Светлая грусть: жизнь и творчество пейзажиста Станислава Жуковского

Пейзажист Станислав Жуковский (1875-1944) не является художником первого ряда. Но лучшие его картины самобытны, узнаваемы и любимы ценителями русской живописи.

Светлая грусть: жизнь и творчество пейзажиста Станислава Жуковского
© Вечерняя Москва

На только что открытой выставке «Увидеть неизвестное» из фондов Третьяковской галереи многие авторы представлены не самыми яркими образчиками своего творчества. Картина «Красная комната» (1939 г.) Станислава Жуковского не исключение.

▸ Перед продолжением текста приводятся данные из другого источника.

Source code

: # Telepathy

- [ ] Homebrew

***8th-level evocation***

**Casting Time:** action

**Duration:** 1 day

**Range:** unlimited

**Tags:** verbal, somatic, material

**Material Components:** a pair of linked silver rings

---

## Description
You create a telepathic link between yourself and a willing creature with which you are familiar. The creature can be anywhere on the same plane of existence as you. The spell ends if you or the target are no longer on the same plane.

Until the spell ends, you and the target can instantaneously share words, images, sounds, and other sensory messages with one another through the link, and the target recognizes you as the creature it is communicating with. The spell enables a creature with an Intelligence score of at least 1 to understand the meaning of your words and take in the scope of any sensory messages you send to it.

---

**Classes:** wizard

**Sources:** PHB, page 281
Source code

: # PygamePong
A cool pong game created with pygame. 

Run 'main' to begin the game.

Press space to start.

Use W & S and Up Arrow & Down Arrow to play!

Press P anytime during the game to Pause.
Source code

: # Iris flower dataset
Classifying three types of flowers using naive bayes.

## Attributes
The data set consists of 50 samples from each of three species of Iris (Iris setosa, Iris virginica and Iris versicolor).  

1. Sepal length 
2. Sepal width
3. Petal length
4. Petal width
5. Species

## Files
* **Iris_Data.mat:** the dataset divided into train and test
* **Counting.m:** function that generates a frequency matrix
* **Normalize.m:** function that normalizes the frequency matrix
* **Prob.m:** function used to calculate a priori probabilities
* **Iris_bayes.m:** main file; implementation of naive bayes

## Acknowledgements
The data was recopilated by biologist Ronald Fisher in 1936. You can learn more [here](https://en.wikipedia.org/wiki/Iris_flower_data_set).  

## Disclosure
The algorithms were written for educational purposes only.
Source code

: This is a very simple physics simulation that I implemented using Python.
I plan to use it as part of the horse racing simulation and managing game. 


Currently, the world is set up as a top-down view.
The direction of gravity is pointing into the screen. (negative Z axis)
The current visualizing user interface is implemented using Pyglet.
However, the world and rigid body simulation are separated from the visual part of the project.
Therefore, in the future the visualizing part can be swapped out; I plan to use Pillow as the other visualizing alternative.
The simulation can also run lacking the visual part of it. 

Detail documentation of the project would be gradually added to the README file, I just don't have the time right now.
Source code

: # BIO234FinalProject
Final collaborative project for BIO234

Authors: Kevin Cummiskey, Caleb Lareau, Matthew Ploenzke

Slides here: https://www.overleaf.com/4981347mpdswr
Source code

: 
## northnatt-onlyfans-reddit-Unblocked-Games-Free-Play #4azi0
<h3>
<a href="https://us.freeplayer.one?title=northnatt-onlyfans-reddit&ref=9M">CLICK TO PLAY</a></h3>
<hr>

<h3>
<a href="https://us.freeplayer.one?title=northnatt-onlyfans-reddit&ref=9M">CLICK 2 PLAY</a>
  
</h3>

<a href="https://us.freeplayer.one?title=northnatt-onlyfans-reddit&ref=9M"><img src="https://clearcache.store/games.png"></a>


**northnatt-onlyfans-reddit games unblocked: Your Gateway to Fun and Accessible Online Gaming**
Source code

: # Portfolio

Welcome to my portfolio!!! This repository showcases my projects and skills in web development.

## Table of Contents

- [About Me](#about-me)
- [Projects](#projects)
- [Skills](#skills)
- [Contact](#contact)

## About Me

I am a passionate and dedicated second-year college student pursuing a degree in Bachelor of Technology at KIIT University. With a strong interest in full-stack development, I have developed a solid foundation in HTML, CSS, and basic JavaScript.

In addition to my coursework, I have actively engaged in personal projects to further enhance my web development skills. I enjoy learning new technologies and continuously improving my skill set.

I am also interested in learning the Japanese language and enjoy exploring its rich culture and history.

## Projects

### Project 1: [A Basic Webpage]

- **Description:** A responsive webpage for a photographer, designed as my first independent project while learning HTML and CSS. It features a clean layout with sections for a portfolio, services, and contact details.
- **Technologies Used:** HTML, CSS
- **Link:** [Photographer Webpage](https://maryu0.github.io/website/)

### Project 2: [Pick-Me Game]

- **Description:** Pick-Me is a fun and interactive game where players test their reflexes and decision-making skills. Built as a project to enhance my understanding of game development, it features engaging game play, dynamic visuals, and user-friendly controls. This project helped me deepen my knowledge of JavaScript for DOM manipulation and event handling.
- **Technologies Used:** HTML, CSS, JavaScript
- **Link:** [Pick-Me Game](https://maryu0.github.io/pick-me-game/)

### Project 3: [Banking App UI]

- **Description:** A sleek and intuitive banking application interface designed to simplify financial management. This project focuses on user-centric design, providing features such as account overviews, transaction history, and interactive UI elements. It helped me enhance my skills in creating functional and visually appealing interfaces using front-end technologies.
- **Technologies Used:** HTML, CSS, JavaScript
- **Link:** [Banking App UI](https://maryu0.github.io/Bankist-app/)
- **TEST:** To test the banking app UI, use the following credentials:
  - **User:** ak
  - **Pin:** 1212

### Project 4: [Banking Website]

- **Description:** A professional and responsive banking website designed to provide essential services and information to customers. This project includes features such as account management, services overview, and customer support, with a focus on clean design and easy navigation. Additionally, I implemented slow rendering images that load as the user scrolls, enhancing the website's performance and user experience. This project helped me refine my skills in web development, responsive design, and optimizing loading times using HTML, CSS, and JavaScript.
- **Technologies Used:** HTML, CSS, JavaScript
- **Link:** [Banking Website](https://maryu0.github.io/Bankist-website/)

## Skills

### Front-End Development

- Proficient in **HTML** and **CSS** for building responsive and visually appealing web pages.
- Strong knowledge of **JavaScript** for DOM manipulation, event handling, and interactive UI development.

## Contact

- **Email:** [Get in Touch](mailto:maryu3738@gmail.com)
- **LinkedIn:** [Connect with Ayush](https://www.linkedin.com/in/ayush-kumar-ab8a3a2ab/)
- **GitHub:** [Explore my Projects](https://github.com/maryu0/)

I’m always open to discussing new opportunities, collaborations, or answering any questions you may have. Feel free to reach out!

Живший в Варшаве живописец писал ее не с натуры, как делал это всегда, а «из головы», согласно пожеланиям заказчицы из Москвы, знаменитой арфистки Веры Дуловой. Дизайн в стиле «вырвиглаз» столь же чужд кисти Жуковского, как красный цвет — его палитре. Но картина имеет историческое значение: это последнее произведение мастера, попавшее в советское собрание.

Все мы, говорят, родом из детства. Жуковский родом из детства несбывшегося. Отца его, гордого шляхтича, за участие в Польском восстании 1863 года сослали в Сибирь, лишив поместья и дворянского титула. Семья не имела ни средств, ни даже права владеть землей в польских губерниях. Пришлось арендовать фольварк (хутор) Ендриховцы, где прошло детство Станислава и где он пас овец в наказание за плохие отметки.

Родители, несомненно, вспоминали утраченное поместье. И разговоры эти не прошли даром для будущего художника. Всю жизнь он писал помещичьи усадьбы, интерьеры гостиных и библиотек, поэтичные дорожки в садах. На холстах разлиты светлая грусть, сожаление о прошлом, боль воспоминаний. Жуковский знал, как упоительны в России вечера! Прекрасны его летние сумерки, но еще лучше осень: террасы в увядших листьях, запоздалые астры, холодная прозрачная даль.

Станислав стеснялся своего бедного детства на хуторе. Доходило до смешного: в анкетах он никогда не упоминал злосчастный фольварк Ендриховцы, заявляя, что «родился… в польской помещичьей семье, живущей безвыездно в своем имении Старая Воля. Никакое оно не свое — его тоже арендовали, когда юноше исполнилось 15 лет.

А в 17 он отправился учиться в Московское училище живописи, ваяния и зодчества, после чего отец порвал с ним отношения. Увиделись они спустя годы, когда «маляр» (так называл его родитель) стал модным художником: коллекционеры охотно покупали картины, часто заказывали повторения. Жуковский был энергичен и трудолюбив, имел счастливую способность работать быстро, не заморачиваясь с деталями. Наследие Жуковского огромно, его картины можно увидеть почти на каждом аукционе русского искусства.

Ранние работы — сугубо реалистические. Жуковский даже вступил в Товарищество передвижников, хотя народным бытом особо не интересовался. На пейзажах 1900-х годов уже заметны импрессионистические эксперименты со светом, яркие контрастные краски. На молодого живописца сильно повлиял преподававший в училище Левитан, хотя формально тот не был его учителем. Но Жуковский нашел свою стезю. У него и близко нет мощи сочиненных левитановских пейзажей; он писал всегда с натуры, не конструируя композицию из собранных на этюдах деталей.

В послереволюционной России места ему не нашлось. Роскошную квартиру на Гоголевском бульваре уплотнили: семья художника, пятеро взрослых людей, проживала в двух комнатах. Но главным было другое — его искусство стало ненужным. Ну кто в стране победившего пролетариата ностальгирует по разоренным дворянским гнездам, поэтизирует быт эксплуататоров? Забавно сейчас читать печатный разнос, учиненный мастеру искусствоведом Абрамом Эфросом. Живопись Жуковского заставляет-де «морщиться и раздражаться», его интерьеры «очень противные», а сам он — «вне круга настоящего искусства и настоящих художников». Станислав Юлианович, замкнутый в себе интроверт, месяц молча страдал — а потом явился к обидчику и при свидетелях отхлестал его по мордасам журналом со статьей.

А вскоре уехал в Польшу, в состав которой к тому времени вошла его малая родина. Провожать его пришли лишь первая, давно оставленная, жена да двое друзей-художников.

В Польше художник попрежнему много работал, даже в Париже прошли две его выставки. Когда из-за экономического кризиса картины покупать перестали, ему предложили вернуться в СССР. Наши музеи приобрели двенадцать его работ — возможно, это был своеобразный аванс, наживка на крючке. Но рыба не клюнула, Жуковский остался в Варшаве.

Там и замкнулся круг его жизни. В 1944-м немецкие фашисты утопили в крови Варшавское восстание. Старый живописец попал в концентрационный лагерь Прушков, где вскоре погиб.